You can specify the config values through run_config argument to execute_pipeline

def run_good_example():
    return execute_pipeline(
        config_example_pipeline,
        run_config={"solids": {"config_example_solid": {"config": {"iterations": 1}}}},
    )

Dagster validates the run_config against the config_schema. If the values violate the schema, it will fail at execution time. For example:

def run_bad_example():
    # This run will fail to start since there is required config not provided
    return execute_pipeline(config_example_pipeline, run_config={})


def run_other_bad_example():
    # This will also fail to start since iterations is the wrong type
    execute_pipeline(
        config_example_pipeline,
        run_config={"solids": {"config_example_solid": {"config": {"iterations": "banana"}}}},
    )

Dagster CLI#

The config values can also be in YAML files like:

solids:
  config_example_solid:
    config:
      iterations: 1

You can use the Dagster CLI dagster pipeline execute --config to run a pipeline with one or more YAML files.

Dagit#

You can also edit the config and execute a run in Dagit's Playground:

Config in Dagit

The config editor on the page comes with typeaheads, schema validation, and schema documentation. You can also click the "Scaffold Missing Config" button to generate dummy values based on the config schema.

Examples#

Configuring a Resource#

You can also configure a configure ResourceDefinition:

@resource(config_schema={"region": str, "use_unsigned_session": bool})
def s3_session(_init_context):
    """Connect to S3"""

And specify the configurations at runtime via a run config like:

resources:
  key:
    config:
      region: us-east-1
      use_unsigned_session: False

Config Mapping#

This example demonstrates how to use config mapping in Dagster to simplify complicated solid config schemas. Imagine you are launching many different invocations of a Spark job with similar cluster configurations, you might need to write something like:

solids:
  solid_a:
    config:
      driver_cores: 2
      driver_memory: "4g"
      num_executors: 4
      executor_cores: 4
      executor_memory: "8g"
      name: "job_a"
      args: ["--record-src", "foo"]

  solid_b:
    config:
      driver_cores: 2
      driver_memory: "4g"
      num_executors: 4
      executor_cores: 4
      executor_memory: "8g"
      name: "job_b"
      args: ["--record-src", "bar"]
  ...

As you can see, most of the configuration remains unchanged for solid_a and solid_b, which can get tedious if you have hundreds of copies.

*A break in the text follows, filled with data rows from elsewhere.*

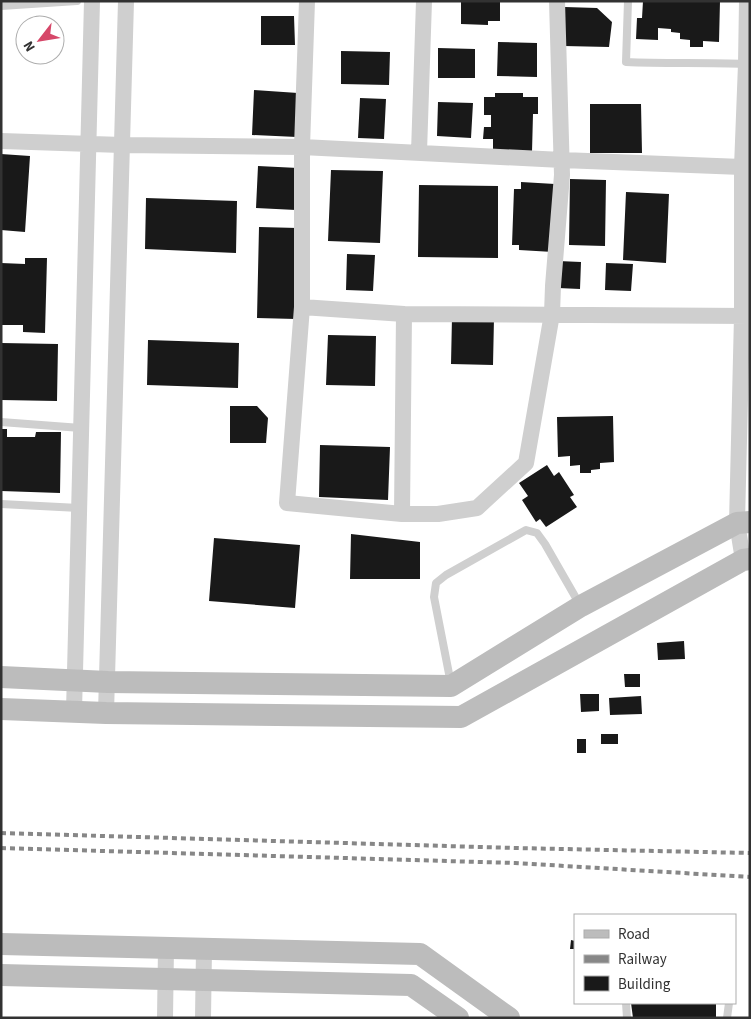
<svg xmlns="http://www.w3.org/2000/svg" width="751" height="1019" font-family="'Source Sans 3',sans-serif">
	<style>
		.building { fill: #191919 }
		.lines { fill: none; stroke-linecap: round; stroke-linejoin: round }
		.lane { stroke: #cfcfcf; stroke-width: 8 }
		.street { stroke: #cfcfcf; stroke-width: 16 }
		.secondary { stroke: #bcbcbc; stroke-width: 22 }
		.rail { stroke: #878787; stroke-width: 4; stroke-dasharray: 5 4; stroke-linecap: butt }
	</style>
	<rect width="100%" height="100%" fill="#fff"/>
	<path class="building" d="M 461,1 L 500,1 L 500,21 L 488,21 L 488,25 L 461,24 Z
		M 643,1 L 720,1 L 719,42 L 703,41 L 703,47 L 690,47 L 690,40 L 680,39 L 680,33 L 671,32 L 671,29 L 658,28 L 658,40 L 636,39 L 637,18 L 642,18 Z
		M 565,7 L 597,8 L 612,22 L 609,47 L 564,46 Z
		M 261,16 L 294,16 L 295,45 L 261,45 Z
		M 498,42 L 537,43 L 537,77 L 497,76 Z
		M 438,48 L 475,49 L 475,78 L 438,78 Z
		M 341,51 L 390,52 L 389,85 L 341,84 Z
		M 254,90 L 298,93 L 297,137 L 252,135 Z
		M 495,93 L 523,93 L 523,97 L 538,97 L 538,114 L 533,114 L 532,152 L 493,151 L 493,139 L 483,139 L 484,127 L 491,127 L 491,115 L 484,115 L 484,97 L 495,97 Z
		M 360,98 L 386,99 L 384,139 L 358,138 Z
		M 438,102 L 473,103 L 471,138 L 437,136 Z
		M 590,104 L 641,104 L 642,153 L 590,153 Z
		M 1,154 L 30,156 L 25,232 L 1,230 Z
		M 258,166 L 298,168 L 296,210 L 256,208 Z
		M 331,170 L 383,171 L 380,243 L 328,241 Z
		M 570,179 L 606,180 L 605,246 L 569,245 Z
		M 521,182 L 555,184 L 553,252 L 519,250 L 519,245 L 512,245 L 514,189 L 521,189 Z
		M 419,185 L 498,186 L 498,258 L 418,257 Z
		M 626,192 L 669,194 L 666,263 L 623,260 Z
		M 146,198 L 237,201 L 236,253 L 145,249 Z
		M 259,227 L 298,228 L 296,319 L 257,318 Z
		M 347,254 L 375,255 L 373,291 L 346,290 Z
		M 25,258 L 47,258 L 45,333 L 23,332 L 23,325 L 1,325 L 1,263 L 25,264 Z
		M 558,261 L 581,262 L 580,289 L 558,288 Z
		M 606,263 L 633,264 L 631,291 L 605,290 Z
		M 452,317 L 494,318 L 493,365 L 451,364 Z
		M 328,335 L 376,336 L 375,386 L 326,385 Z
		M 148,340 L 239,343 L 238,388 L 147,385 Z
		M 1,343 L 58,344 L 57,401 L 1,400 Z
		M 230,406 L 257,406 L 268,418 L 266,443 L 230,443 Z
		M 613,416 L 614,462 L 600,463 L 600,469 L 591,470 L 591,473 L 580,473 L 580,465 L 570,466 L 570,456 L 558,457 L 557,417 Z
		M 1,429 L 7,429 L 7,437 L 35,437 L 36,432 L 61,432 L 60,493 L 1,491 Z
		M 320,445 L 390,447 L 388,500 L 319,497 Z
		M 547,465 L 554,476 L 559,472 L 574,495 L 570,497 L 577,507 L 546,527 L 540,519 L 536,522 L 522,500 L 528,496 L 519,483 Z
		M 351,534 L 420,542 L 420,579 L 350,579 Z
		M 214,538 L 300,545 L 295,608 L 209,601 Z
		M 684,641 L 685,659 L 658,660 L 657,643 Z
		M 624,674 L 640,674 L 640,687 L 625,687 Z
		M 580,694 L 599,694 L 599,711 L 581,712 Z
		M 641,696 L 642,714 L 610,715 L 609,698 Z
		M 601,734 L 618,734 L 618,744 L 601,744 Z
		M 577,739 L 586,739 L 586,753 L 577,753 Z
		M 571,940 L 575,941 L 575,949 L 570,949 Z
		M 631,1003 L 716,1003 L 716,1018 L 633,1018 Z"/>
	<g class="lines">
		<path class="lane" d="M 628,1 L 626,62 C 666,64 706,62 746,64
			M 1,6 L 77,1
			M 1,422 L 81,428
			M 1,504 L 79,508
			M 451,684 L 434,597 L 436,583 L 446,575 L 526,530 L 537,533 L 545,544 L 580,605
			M 626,1003 L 627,1018
			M 727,1018 L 729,1003"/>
		<path class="street" d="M 307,1 L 302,147 L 302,307 L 287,503 L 402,514 L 438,514 L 477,508 L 526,463 L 552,314 L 553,286 L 562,175 L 557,1
			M 1,141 L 122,145 L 302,147 L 562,160 L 742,167
			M 419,152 L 424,1
			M 302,307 L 404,314
			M 402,514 L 404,314 L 750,316
			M 743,560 L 737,523 L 742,316 L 742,167 L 746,64 L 747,1
			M 74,711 L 92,1
			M 106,713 L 126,1
			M 165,1018 L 166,948
			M 203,1018 L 204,949"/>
		<path class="secondary" d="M 1,677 L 108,682 L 451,686 L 581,606 L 737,523 L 750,522
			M 1,709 L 106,713 L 461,717 L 743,560 L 750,559
			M 1,944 L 420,954 L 509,1018
			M 1,975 L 411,985 L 458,1018"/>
		<path class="rail" d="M 1,833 L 515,848 L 750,853
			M 1,848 L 515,863 L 750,877"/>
	</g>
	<rect width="751" height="1019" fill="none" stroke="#323232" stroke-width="5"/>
	<rect x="574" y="914" width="162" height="90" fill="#ffffff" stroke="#adadad"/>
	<rect x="584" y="930" width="25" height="8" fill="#bcbcbc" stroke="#adadad"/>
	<text x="618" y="939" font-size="15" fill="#323232">Road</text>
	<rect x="584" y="955" width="25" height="8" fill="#878787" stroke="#adadad"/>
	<text x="618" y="964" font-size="15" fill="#323232">Railway</text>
	<rect x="584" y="976" width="25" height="15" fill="#191919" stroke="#adadad"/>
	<text x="618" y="989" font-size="15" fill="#323232">Building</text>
	<g transform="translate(40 40) rotate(239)"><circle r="24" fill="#ffffff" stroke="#adadad"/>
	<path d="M0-4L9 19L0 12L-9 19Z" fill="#d64769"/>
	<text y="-8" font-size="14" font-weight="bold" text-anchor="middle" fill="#323232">N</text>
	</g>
</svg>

With config mapping, you can create a @composite_solid to wrap your complicated solid(s), pin the shared config, and only expose name to users of the composite solid:

from dagster import Field, Shape, composite_solid, pipeline, repository, seven, solid


@solid(
    config_schema={
        "cluster_cfg": Shape(
            {
                "num_mappers": Field(int),
                "num_reducers": Field(int),
                "master_heap_size_mb": Field(int),
                "worker_heap_size_mb": Field(int),
            }
        ),
        "name": Field(str),
    }
)
def hello(context):
    context.log.info(seven.json.dumps(context.solid_config["cluster_cfg"]))
    return "Hello, %s!" % context.solid_config["name"]

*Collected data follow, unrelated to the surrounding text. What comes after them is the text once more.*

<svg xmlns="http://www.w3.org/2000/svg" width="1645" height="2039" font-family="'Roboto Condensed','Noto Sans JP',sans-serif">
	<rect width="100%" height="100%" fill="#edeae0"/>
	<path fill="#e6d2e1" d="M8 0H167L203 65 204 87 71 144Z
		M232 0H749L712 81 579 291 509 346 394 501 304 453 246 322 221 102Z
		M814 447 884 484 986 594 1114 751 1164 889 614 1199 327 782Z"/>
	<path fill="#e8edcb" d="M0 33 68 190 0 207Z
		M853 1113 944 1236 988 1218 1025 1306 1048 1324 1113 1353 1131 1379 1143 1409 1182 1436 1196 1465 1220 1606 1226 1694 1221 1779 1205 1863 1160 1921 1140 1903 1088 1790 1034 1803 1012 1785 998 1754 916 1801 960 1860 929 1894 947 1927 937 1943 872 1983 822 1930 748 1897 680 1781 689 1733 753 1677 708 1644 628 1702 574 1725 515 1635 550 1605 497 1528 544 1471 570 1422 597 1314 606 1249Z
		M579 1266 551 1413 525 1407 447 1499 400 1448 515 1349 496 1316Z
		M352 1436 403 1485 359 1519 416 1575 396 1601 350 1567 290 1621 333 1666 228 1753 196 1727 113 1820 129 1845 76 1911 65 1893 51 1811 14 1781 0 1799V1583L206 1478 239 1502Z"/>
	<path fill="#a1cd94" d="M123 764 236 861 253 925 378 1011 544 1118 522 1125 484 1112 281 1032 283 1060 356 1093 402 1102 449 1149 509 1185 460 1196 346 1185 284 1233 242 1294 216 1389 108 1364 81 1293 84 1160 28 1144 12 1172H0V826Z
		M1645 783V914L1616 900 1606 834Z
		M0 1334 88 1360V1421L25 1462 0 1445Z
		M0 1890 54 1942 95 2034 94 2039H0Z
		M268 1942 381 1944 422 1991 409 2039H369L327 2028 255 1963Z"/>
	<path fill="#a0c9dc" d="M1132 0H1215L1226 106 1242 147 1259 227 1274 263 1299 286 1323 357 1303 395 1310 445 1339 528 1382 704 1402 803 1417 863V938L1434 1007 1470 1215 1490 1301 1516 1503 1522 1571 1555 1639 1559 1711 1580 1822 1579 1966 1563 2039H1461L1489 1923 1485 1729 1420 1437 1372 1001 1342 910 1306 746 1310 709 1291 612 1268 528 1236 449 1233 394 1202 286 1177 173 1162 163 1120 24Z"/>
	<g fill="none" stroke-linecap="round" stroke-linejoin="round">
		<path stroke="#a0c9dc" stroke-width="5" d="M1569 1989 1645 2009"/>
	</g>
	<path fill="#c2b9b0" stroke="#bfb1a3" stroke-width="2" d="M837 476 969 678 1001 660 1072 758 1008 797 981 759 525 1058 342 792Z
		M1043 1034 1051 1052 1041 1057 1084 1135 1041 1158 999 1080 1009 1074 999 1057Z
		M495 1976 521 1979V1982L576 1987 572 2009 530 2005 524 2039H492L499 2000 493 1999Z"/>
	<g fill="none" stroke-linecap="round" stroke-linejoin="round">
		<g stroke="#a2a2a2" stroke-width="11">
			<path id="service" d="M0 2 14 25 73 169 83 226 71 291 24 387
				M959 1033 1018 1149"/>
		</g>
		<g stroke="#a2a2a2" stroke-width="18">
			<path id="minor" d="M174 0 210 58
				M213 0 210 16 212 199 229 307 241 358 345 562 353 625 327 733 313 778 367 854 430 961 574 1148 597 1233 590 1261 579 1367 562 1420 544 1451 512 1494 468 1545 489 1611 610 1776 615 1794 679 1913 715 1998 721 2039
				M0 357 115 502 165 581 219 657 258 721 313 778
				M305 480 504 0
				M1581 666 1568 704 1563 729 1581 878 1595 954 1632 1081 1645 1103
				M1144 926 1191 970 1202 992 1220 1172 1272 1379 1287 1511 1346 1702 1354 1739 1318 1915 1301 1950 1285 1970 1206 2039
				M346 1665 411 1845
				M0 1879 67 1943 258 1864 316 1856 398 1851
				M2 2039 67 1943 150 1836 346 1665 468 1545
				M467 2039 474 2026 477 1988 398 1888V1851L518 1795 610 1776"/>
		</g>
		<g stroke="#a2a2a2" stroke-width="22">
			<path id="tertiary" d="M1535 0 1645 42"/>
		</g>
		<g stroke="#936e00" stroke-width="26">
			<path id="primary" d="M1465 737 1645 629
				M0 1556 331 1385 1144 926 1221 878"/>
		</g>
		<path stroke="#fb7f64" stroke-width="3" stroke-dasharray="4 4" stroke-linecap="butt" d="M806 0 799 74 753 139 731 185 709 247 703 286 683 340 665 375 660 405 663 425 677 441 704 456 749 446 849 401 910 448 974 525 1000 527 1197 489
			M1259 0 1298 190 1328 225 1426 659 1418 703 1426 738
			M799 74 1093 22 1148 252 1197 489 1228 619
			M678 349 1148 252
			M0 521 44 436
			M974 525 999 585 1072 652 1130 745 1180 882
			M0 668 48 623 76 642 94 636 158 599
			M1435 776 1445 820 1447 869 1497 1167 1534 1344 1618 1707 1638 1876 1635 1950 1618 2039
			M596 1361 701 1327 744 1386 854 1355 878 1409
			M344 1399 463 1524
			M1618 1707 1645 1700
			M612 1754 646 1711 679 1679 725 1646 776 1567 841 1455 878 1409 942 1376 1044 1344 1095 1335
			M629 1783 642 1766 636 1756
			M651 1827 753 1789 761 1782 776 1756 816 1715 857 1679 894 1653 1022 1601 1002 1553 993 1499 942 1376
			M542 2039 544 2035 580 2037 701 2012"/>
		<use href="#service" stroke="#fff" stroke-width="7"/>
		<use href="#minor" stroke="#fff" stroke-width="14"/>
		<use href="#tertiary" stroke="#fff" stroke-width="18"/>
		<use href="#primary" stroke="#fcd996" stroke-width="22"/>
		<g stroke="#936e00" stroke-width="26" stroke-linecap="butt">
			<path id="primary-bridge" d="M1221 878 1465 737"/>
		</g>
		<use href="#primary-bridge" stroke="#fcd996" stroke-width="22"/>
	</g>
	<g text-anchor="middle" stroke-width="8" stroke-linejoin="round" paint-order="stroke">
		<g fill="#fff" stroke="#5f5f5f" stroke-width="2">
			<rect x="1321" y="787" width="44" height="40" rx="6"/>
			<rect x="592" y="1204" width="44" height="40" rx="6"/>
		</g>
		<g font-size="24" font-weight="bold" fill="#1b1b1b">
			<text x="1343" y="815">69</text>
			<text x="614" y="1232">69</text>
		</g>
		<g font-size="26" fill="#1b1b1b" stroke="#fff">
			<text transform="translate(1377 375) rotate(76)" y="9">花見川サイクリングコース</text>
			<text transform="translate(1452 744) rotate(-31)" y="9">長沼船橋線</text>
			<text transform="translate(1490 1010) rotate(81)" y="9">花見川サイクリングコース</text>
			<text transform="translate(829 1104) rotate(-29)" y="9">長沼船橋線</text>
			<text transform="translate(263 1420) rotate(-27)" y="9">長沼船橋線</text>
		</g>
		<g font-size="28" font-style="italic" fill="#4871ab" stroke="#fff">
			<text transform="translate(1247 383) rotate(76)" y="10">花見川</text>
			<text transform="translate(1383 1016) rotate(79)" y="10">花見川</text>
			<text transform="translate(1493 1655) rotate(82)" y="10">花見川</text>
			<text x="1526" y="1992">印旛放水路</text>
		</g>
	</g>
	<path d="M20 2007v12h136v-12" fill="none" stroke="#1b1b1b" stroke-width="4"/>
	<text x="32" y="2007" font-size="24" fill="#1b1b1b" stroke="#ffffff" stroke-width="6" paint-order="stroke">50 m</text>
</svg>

def config_mapping_fn(cfg):
    return {
        "hello": {
            "config": {
                "cluster_cfg": {
                    "num_mappers": 100,
                    "num_reducers": 20,
                    "master_heap_size_mb": 1024,
                    "worker_heap_size_mb": 8192,
                },
                "name": cfg["name"],
            }
        }
    }


@composite_solid(
    config_fn=config_mapping_fn,
    config_schema={"name": Field(str, is_required=False, default_value="Sam")},
)
def hello_external():
    return hello()


@pipeline
def example_pipeline():
    hello_external()


@repository
def config_mapping():
    return [example_pipeline]

In this example, the hello solid has a complicated cluster config. With hello_external, we've pre-configured the cluster config and expose only a simplified config which we pass through to the inner hello solid.